TEXTO FORNECIDO:

Ao anunciar, em março, o plano de realizar um referendo, Albanese disse que o Voice iria consagrar o "reconhecimento" de que os australianos "partilham este grande continente insular com a cultura contínua mais antiga do mundo".
Entre outras coisas, quem se opõe ao projeto argumenta que ele é um gesto amplamente simbólico que não conseguirá promover mudanças, e que poderá minar as estruturas governamentais existentes na Austrália.
Para que a proposta seja aprovada, a maioria dos australianos precisa votar "sim", mas também é necessário que haja apoio majoritário em pelo menos quatro dos seis estados da Austrália.
A composição, funções e competências do órgão, cujo parecer não seria vinculativo, seriam então desenhadas e debatidas pelo Parlamento.
Sondagens recentes mostraram um declínio constante – no apoio público ao Voice, mas uma pesquisa realizada na terça-feira mostrou que o apoio ao "sim" avançava pela primeira vez em meses.

INSTRUÇÕES:
A – Pode devolver, sem nenhuma alteração, o trecho do texto sobre o referendo do Voice começando por "A composição, funções" e seguindo até "vez em meses."?
B – Pode escrever a parte seguinte do texto sobre o referendo do Voice, a partir do ponto em que ele termina?
As linhas são material à parte, sem relação com o texto sobre o referendo do Voice.

LINHAS DE DADOS:

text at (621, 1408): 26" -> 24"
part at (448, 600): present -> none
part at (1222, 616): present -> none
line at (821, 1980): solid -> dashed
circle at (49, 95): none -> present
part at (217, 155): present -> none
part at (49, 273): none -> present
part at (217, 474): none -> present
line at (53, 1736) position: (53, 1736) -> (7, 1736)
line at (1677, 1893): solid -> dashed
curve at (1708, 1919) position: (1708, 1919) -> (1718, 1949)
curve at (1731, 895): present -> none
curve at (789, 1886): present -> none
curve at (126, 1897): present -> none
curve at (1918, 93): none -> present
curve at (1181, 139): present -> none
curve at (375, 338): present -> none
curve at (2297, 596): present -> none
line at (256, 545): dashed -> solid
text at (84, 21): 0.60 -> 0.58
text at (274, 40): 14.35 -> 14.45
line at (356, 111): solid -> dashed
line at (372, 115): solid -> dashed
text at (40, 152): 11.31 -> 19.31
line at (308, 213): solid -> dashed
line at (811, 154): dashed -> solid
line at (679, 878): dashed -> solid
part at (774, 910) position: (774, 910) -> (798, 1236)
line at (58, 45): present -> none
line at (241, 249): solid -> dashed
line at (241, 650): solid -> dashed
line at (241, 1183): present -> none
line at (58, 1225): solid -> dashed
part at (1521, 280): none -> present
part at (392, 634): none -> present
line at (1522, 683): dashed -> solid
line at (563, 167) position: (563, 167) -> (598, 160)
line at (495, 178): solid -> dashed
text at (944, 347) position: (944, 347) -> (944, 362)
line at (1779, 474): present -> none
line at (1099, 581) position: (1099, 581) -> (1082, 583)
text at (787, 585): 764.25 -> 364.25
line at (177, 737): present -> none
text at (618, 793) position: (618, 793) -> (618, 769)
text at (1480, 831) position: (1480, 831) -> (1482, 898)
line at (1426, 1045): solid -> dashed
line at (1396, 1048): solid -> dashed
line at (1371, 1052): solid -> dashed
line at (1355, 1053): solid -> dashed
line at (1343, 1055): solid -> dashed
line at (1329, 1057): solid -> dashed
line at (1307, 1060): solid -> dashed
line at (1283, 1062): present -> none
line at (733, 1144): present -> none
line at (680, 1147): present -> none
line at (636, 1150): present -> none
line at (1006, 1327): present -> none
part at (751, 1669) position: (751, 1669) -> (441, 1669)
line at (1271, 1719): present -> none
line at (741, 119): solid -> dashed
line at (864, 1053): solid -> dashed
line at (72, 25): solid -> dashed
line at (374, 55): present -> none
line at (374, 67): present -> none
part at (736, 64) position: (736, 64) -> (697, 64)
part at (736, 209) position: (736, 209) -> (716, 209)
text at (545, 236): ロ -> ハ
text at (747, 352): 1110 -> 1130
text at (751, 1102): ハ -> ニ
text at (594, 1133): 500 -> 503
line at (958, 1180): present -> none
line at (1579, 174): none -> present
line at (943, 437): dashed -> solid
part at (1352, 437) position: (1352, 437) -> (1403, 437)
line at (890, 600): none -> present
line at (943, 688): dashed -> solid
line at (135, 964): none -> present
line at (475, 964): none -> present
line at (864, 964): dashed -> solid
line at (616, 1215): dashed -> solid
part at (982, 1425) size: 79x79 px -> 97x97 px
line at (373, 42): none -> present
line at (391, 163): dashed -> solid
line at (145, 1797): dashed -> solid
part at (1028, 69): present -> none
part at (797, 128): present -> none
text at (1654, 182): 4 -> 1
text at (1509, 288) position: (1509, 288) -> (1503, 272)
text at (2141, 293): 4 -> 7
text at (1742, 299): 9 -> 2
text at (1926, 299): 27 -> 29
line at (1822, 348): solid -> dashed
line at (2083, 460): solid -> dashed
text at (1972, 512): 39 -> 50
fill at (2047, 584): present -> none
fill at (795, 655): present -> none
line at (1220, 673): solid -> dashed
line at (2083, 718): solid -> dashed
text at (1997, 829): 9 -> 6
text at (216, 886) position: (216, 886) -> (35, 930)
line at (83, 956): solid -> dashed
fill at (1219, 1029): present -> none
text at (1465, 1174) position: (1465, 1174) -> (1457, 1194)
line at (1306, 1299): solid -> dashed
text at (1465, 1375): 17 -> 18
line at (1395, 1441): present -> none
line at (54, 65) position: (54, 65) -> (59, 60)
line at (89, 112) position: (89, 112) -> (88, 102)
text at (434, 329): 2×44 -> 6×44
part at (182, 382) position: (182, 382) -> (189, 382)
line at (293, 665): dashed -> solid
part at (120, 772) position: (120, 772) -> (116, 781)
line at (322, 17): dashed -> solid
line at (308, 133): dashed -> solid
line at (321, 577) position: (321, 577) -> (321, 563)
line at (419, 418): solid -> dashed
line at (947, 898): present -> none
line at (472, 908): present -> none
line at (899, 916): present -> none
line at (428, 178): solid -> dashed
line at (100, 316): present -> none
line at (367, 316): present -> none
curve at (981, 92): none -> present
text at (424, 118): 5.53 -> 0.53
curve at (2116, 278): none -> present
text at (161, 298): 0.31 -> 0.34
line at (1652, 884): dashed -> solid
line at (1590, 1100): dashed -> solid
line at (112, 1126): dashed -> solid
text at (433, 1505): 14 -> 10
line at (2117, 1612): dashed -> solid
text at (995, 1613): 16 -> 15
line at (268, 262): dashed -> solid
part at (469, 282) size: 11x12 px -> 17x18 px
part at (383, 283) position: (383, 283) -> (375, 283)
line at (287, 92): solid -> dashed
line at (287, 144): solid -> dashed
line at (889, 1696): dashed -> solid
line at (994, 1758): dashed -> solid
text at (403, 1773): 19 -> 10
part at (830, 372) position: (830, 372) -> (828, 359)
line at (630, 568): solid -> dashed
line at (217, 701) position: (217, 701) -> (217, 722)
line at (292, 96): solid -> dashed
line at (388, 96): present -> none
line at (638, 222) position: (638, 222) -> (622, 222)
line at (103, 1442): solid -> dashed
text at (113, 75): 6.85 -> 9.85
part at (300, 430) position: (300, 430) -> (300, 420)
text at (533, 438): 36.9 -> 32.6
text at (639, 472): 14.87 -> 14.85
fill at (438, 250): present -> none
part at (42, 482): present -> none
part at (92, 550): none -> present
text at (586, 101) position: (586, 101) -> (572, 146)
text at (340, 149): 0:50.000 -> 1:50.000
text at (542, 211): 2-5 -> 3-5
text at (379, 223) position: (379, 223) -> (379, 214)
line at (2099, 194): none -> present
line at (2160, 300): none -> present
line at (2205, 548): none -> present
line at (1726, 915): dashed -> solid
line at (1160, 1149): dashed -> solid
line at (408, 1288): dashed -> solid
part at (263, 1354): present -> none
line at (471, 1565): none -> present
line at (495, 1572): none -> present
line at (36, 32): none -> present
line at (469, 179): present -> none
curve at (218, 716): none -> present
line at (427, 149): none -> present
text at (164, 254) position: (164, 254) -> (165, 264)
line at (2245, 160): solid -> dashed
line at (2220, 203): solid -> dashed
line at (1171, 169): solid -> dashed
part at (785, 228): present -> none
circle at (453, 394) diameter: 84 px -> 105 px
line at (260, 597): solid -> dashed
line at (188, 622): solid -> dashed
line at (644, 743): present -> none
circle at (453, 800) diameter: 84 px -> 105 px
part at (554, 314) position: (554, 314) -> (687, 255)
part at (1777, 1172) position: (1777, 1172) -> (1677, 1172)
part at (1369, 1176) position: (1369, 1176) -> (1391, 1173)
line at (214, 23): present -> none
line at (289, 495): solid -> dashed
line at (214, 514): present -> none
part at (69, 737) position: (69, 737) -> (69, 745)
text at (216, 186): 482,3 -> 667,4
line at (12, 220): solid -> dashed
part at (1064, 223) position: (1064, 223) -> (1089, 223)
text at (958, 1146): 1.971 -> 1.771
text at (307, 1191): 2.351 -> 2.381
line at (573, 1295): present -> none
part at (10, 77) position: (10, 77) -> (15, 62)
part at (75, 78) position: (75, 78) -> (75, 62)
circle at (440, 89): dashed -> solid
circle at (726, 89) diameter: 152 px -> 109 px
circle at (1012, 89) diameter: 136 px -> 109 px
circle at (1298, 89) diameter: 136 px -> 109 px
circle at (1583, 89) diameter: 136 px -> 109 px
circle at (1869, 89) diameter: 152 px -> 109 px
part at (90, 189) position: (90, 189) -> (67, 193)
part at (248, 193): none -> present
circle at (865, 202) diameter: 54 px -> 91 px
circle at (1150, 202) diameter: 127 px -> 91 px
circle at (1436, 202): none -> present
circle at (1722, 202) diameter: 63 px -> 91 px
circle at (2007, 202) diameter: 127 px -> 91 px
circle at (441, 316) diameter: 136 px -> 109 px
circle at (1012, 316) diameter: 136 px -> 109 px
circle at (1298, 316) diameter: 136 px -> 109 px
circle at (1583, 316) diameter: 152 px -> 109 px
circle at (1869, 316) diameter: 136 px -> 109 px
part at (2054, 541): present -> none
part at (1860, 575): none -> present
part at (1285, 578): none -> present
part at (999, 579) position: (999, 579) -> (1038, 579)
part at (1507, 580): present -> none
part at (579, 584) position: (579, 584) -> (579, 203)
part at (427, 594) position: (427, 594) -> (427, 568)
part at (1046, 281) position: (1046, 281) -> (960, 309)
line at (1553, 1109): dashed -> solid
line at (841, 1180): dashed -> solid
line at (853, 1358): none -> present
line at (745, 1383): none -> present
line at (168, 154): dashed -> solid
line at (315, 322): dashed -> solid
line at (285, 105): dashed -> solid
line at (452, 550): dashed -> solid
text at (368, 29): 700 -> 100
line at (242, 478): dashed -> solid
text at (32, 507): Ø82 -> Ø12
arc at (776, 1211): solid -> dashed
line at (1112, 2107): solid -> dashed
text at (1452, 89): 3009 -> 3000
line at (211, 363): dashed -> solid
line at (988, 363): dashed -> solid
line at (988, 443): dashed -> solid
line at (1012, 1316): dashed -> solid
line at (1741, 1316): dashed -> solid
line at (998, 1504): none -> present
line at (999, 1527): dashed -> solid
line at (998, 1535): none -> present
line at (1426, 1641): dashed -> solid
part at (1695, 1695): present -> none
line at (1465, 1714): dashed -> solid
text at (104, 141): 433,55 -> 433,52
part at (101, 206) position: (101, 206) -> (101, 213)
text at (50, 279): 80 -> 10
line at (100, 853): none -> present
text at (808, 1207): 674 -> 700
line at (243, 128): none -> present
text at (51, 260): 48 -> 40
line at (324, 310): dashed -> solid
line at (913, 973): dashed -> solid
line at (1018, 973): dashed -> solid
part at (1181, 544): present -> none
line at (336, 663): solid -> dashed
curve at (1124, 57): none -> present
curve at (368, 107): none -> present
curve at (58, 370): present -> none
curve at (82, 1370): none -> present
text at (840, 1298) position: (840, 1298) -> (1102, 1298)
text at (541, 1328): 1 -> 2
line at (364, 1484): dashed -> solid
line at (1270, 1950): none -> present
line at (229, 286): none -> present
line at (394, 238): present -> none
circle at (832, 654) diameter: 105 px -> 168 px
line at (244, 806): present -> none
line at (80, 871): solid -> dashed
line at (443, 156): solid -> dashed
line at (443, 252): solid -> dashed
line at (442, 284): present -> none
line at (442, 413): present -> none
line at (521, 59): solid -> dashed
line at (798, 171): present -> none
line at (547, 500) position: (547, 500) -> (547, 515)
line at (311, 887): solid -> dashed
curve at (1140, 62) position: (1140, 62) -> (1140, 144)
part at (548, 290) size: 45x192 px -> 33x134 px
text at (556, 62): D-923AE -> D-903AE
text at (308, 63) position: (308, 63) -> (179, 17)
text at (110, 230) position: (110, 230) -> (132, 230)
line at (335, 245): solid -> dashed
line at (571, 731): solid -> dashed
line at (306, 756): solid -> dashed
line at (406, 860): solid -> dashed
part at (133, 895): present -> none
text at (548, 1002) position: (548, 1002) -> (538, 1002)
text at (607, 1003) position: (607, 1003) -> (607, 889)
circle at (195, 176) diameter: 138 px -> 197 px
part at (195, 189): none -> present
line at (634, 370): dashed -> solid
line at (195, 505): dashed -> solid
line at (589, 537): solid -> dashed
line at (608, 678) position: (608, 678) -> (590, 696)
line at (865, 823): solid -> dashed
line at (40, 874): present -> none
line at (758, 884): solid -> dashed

RESPOSTAS:
A –
A composição, funções e competências do órgão, cujo parecer não seria vinculativo, seriam então desenhadas e debatidas pelo Parlamento.
Sondagens recentes mostraram um declínio constante – no apoio público ao Voice, mas uma pesquisa realizada na terça-feira mostrou que o apoio ao "sim" avançava pela primeira vez em meses.

B –
A Austrália realizou um referendo pela última vez em 1999, quando rejeitou a proposta de se tornar uma república.
Apenas oito dos 44 referendos da Austrália resultaram em aprovação – o mais recente em 1977 – e nenhum foi aprovado sem apoio bipartidário.
O que dizem os oponentes?
Alguns opositores ao projeto argumentam que os povos indígenas já estão representados de forma justa no Parlamento.
Atualmente, a casa tem 11 legisladores indígenas, representando 4,8% do parlamento, uma percentagem ligeiramente superior à da população indígena australiana em todo o país.
Mas os apoiantes do Voice contestam que os deputados representam círculos eleitorais específicos, não necessariamente interesses indígenas.
Outros críticos dizem que poderia funcionar como uma terceira câmara do parlamento e potencialmente vetar legilações, mas o governo descartou esta possibilidade.
O apoio também não é unânime entre os povos indígenas. Alguns dizem que um tratado com os povos indígenas – um acordo negociado e juridicamente vinculativo – deveria ser a prioridade.
Como será o Voice na prática?
Isso ainda não é certo. Se a Austrália votar "sim", a legislação que concebe a Voice será então desenvolvida e debatida.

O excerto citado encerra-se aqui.